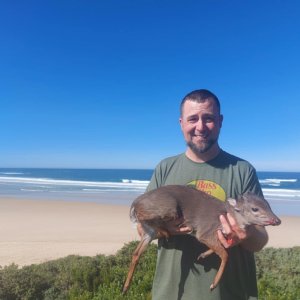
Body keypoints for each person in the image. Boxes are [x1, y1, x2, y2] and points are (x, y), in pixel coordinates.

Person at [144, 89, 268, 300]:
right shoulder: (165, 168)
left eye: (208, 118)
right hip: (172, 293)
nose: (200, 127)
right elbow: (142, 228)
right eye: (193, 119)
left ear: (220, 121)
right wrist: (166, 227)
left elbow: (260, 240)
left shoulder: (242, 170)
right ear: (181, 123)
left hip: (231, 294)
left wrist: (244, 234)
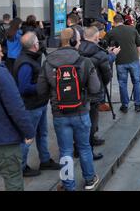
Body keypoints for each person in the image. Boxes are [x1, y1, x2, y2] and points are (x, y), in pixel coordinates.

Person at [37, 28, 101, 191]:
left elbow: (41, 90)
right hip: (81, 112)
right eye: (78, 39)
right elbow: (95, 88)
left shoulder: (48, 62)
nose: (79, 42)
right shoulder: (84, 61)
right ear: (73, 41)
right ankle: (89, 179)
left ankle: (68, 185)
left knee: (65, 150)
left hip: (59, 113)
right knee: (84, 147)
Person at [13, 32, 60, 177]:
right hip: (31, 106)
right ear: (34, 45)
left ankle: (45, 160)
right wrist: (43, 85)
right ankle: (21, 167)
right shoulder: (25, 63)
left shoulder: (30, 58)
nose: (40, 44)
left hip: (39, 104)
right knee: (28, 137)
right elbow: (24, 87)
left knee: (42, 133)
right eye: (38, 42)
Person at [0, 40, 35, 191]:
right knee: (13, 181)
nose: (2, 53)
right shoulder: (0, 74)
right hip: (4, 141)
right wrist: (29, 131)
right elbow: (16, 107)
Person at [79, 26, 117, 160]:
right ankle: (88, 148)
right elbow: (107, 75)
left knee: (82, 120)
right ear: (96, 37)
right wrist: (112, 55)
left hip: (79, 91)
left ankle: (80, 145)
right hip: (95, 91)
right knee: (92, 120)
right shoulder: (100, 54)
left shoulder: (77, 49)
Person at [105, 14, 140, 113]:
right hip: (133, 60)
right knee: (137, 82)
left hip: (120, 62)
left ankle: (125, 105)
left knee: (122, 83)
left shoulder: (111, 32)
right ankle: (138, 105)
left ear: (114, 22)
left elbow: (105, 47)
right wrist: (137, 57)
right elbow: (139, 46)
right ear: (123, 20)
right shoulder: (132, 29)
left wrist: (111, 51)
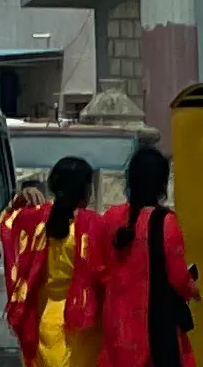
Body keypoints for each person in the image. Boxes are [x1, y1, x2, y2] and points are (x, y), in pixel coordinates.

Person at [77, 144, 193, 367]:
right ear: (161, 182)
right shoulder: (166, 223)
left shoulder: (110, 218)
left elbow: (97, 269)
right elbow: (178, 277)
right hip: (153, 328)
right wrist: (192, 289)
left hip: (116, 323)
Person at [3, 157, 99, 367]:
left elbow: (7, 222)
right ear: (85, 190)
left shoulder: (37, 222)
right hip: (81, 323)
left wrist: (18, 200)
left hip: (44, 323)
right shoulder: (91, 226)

...

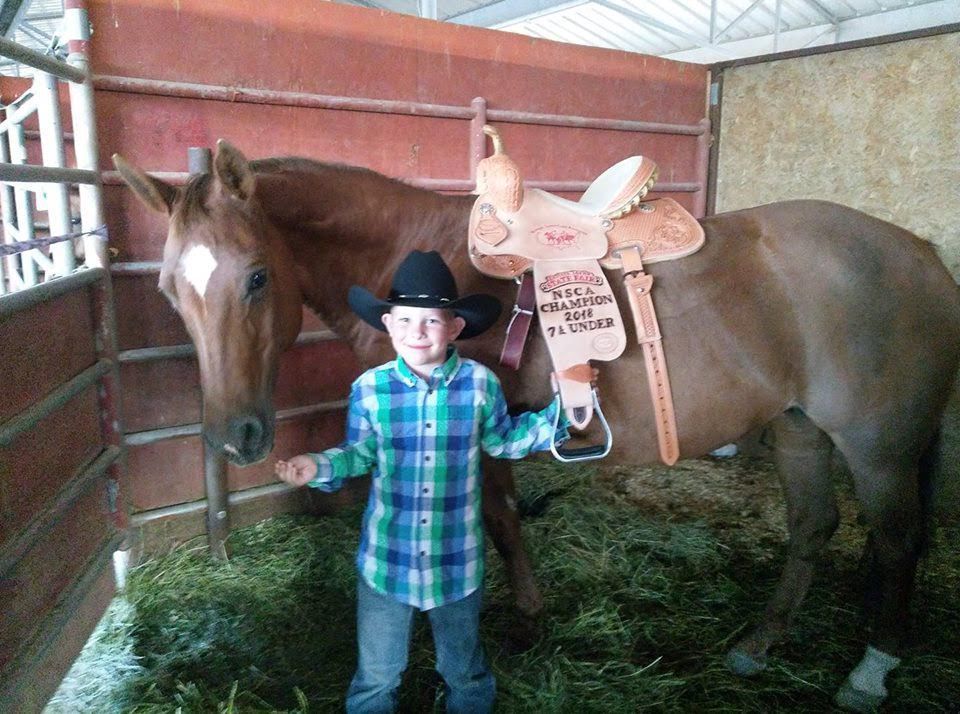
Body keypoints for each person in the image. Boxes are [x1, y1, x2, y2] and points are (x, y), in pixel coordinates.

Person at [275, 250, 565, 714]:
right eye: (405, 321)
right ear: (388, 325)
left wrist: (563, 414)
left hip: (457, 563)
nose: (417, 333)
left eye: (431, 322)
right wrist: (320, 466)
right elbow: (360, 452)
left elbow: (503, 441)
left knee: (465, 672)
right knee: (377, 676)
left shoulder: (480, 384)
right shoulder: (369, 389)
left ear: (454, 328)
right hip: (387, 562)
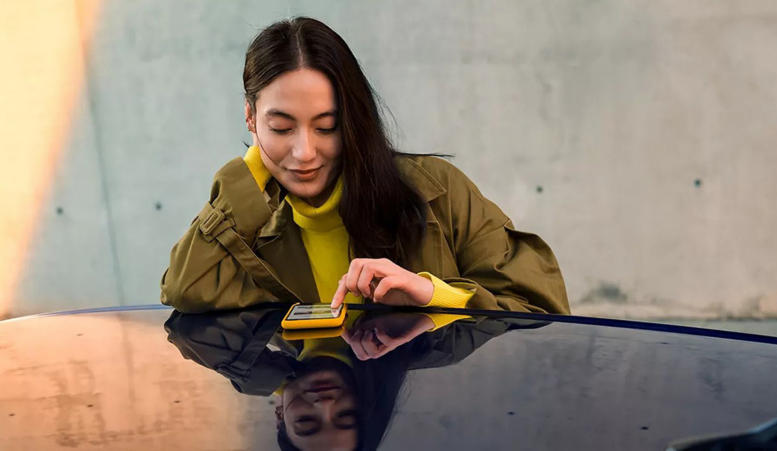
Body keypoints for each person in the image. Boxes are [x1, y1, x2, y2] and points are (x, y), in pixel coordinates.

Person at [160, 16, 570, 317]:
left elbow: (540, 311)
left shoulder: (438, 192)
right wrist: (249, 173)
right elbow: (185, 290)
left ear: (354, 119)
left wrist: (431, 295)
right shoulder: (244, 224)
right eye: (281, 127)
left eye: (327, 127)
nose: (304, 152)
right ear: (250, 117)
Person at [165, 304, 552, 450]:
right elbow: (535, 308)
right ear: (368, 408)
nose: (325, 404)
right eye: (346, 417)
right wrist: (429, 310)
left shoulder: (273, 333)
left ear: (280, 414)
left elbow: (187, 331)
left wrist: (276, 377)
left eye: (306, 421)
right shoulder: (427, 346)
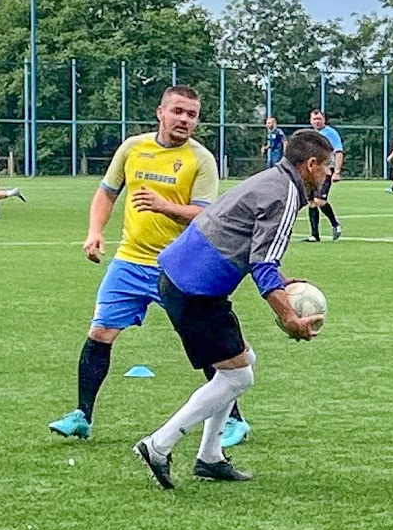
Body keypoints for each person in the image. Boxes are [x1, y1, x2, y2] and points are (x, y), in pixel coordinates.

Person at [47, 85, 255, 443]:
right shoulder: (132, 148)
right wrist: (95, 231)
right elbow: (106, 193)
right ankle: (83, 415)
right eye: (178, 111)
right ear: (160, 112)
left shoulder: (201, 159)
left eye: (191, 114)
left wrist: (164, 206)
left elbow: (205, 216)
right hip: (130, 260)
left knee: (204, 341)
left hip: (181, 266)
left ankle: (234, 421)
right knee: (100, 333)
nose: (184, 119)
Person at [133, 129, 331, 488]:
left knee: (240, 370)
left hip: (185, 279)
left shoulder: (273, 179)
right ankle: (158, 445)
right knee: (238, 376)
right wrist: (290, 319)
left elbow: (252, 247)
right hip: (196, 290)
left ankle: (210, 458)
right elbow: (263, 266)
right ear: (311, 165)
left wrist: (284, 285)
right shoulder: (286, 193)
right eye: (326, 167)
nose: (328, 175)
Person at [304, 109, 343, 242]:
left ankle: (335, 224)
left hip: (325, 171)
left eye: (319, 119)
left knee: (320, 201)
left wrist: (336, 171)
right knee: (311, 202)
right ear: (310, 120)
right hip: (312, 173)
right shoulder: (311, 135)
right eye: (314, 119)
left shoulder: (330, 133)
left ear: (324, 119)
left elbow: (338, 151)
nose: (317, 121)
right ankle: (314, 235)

## [Work instruction]
Go through the data and return each line where the word "nose" appears.

## [Exercise result]
nose: (200, 127)
nose: (79, 42)
nose: (40, 44)
nose: (2, 53)
nose: (417, 333)
nose: (304, 152)
nose: (325, 404)
nose: (184, 119)
nose: (328, 175)
nose: (317, 121)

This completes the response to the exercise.